Statutory Defense. The LLC also contended that even if the manager did have apparent authority to bind the LLC under agency common law principles, the manager’s conduct did not bind the LLC because the execution of the loan documents was not apparently for carrying on in the usual way of business or affairs of the LLC, as required by the Missouri LLC Act. Id. at *20. The statute provides, in relevant part, that “the act of any manager for apparently carrying on in the usual way of the business or affairs of the limited liability company of which he is a manager binds the limited liability company,” and that an “act of a member or manager which is not apparently for the carrying on the usual way of the business or affairs of the limited liability company does not bind the limited liability company unless authorized in accordance with the terms of the operating agreement.” Mo. Rev. Stat. § 347.065.

The court did not address why the manager’s lack of authority under this statute, if it applied, would trump the manager’s apparent authority. Instead, the court found in the language of the operating agreement and in the LLC’s past practices sufficient evidence that the loan transaction was “carrying on in the usual way of business.” Pitman Place, 2010 Mo. App. LEXIS 1635, at *23-24. The court accordingly rejected the LLC’s argument, and after affirming the trial court’s other rulings, affirmed the lower court’s judgment. Id. at *42.

Protective Steps. What else could the Pitman members have done to prevent the manager from fraudulently having apparent authority in excess of the limits in the operating agreement? Perhaps they could have written their operating agreement so that the language granting broad authority to the manager had the limitations tightly woven into it. If the manager had provided altered versions of those pages, retaining only the broad granting language, what result? Or if the agreement had no broad grant of authority to the manager but instead simply granted certain enumerated, limited powers, what result if the altered pages added some additional powers?

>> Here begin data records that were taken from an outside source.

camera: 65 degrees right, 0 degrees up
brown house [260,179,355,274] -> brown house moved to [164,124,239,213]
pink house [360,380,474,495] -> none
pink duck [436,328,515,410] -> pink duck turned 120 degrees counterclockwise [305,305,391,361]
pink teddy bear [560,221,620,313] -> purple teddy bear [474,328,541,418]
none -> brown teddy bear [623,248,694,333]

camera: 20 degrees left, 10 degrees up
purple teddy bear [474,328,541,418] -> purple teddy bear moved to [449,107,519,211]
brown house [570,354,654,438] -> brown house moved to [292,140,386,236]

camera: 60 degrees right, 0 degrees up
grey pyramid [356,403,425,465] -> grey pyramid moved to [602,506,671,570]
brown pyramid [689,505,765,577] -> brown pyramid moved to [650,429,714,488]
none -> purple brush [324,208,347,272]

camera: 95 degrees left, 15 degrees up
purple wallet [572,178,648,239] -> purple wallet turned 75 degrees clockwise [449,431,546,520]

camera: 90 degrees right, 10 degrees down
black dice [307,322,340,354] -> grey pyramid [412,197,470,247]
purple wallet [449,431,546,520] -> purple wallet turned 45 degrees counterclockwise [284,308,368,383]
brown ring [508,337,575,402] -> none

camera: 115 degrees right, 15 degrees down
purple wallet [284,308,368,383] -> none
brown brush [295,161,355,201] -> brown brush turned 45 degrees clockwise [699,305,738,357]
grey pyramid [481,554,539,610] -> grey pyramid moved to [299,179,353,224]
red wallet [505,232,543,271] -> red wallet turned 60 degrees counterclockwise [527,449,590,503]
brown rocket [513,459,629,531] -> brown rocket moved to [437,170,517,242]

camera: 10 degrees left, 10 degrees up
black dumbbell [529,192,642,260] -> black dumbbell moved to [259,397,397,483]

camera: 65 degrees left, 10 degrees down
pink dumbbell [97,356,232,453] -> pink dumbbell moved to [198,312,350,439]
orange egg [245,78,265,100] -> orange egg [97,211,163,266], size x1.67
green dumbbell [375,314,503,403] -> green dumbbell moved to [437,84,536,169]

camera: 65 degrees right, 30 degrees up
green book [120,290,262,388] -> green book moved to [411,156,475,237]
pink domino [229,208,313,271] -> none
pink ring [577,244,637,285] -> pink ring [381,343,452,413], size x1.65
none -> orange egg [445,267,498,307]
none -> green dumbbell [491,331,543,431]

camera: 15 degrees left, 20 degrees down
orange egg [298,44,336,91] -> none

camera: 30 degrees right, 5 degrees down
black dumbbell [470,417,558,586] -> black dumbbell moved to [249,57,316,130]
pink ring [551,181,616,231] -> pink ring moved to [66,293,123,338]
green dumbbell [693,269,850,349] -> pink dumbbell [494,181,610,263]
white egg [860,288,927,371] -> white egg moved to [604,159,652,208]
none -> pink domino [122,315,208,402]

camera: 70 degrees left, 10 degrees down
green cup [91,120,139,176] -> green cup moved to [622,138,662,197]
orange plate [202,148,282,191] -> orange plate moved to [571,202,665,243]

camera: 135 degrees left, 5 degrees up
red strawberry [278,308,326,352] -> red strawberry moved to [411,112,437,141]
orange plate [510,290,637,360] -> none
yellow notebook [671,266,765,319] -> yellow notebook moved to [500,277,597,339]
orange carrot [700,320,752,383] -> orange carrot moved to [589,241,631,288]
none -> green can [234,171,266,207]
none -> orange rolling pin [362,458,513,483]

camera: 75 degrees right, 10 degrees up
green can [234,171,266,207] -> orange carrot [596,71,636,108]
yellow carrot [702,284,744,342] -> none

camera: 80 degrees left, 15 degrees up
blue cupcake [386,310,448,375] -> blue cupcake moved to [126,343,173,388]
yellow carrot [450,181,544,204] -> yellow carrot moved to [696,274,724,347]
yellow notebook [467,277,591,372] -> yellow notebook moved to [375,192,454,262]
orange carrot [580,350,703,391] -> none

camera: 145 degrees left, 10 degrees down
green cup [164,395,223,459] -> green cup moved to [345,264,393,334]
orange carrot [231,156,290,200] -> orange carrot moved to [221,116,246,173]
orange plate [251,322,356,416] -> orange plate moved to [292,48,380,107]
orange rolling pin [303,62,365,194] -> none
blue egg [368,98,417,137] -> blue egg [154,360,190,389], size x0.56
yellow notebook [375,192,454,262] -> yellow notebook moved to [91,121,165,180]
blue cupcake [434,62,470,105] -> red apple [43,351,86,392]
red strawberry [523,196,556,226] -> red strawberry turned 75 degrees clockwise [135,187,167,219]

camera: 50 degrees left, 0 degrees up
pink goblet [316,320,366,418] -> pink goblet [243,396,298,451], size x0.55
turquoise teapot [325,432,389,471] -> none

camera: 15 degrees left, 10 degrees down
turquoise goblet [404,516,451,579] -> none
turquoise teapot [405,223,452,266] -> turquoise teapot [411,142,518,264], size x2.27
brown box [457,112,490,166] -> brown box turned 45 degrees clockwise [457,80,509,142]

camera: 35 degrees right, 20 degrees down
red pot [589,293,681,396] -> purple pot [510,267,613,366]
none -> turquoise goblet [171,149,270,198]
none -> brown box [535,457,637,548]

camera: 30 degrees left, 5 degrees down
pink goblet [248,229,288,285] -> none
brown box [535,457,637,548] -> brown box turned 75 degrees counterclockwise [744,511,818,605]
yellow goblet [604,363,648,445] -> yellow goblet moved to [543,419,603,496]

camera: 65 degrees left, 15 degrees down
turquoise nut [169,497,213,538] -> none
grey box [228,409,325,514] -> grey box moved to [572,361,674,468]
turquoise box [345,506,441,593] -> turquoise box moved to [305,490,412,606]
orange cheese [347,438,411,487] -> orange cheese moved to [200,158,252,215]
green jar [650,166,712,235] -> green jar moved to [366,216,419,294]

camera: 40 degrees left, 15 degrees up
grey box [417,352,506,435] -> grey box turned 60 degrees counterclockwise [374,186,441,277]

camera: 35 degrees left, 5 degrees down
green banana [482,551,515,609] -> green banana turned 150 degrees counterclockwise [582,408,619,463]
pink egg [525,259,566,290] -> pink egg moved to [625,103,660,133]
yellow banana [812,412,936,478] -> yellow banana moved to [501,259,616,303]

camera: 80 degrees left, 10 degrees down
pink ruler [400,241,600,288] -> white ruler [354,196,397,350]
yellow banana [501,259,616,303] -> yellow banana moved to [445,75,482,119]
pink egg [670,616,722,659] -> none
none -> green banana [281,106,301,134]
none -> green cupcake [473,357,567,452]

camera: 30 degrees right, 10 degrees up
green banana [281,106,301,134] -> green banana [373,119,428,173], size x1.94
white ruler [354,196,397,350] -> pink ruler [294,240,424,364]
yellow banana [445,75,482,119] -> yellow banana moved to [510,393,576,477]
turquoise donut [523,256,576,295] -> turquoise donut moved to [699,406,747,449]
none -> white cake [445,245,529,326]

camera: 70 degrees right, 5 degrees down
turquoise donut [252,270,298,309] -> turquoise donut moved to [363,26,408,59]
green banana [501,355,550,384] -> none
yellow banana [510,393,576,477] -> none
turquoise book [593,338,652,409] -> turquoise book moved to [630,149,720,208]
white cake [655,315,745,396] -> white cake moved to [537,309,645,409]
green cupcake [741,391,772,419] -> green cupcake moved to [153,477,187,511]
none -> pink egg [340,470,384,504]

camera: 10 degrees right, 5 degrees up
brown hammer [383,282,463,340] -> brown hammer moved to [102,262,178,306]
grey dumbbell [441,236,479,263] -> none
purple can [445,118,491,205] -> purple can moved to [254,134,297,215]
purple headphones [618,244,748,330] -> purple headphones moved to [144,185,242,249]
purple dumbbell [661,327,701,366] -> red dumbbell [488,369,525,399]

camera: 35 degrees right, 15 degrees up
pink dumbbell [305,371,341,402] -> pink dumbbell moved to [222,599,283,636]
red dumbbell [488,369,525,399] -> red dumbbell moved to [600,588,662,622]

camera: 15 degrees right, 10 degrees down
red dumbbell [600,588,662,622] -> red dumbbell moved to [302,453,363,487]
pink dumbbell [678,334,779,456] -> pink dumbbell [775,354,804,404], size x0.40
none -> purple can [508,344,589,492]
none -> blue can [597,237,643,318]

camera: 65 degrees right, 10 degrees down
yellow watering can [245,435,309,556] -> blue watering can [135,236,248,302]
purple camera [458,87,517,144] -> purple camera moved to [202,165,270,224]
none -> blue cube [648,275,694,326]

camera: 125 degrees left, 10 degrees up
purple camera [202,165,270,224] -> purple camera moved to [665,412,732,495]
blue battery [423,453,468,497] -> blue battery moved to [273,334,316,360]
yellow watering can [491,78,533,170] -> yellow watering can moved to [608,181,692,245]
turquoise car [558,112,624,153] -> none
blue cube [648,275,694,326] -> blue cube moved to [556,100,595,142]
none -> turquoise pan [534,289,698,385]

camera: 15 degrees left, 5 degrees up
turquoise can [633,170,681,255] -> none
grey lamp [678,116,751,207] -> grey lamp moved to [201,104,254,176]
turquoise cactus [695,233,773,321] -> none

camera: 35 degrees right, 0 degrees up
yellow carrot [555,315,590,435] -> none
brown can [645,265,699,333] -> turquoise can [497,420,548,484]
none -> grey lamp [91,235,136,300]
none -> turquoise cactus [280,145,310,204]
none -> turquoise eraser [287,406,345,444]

In any event, there are other, practical steps that could be taken to forestall chicanery. For example, the Missouri LLC Act allows an LLC’s articles of organization, which must be filed to create the LLC, to optionally contain provisions from the LLC’s operating agreement. Mo. Rev. Stat. § 347.039.2. The organizers of an LLC could include in the articles of organization the limits on the manager’s authority. Articles of organization are publicly available, and banks and title companies can and often do obtain a copy from the Secretary of State prior to closing a real estate or loan transaction. That would make them aware of the limits on the manager’s authority expressed in the articles.

Alternatively, the LLC could file a memorandum with the county where its real estate is located, referencing the LLC’s real estate and describing the limits on the manager’s authority. Any transaction involving the LLC’s real estate would almost certainly involve a title company and a title search, which would then address the manager’s authority.

The LLC could also require signatures in addition to the manager’s on all checks, or all checks above a limit, in the banking resolutions when it sets up its bank accounts. Once in place, those resolutions would require additional signatures from members other than the manager to change the authorized account signatories. That would result in oversight of withdrawals from the LLC’s bank account.

A structural approach would be for the LLC to have two or more managers, and in their operating agreement’s grant of authority require that the managers act jointly.

These measures are often not adopted, frequently because they are inconsistent with the trust most LLC organizers have in their managers. LLC organizers won’t usually appoint someone to be their manager unless they have substantial trust in them. Lawyers, though, can’t assume that the other (non-client) parties will always act benevolently, and must write agreements to cover contingencies including bad acts. The Pitman Place case is a good example of why lawyers must try to anticipate unauthorized or improper acts by the other parties.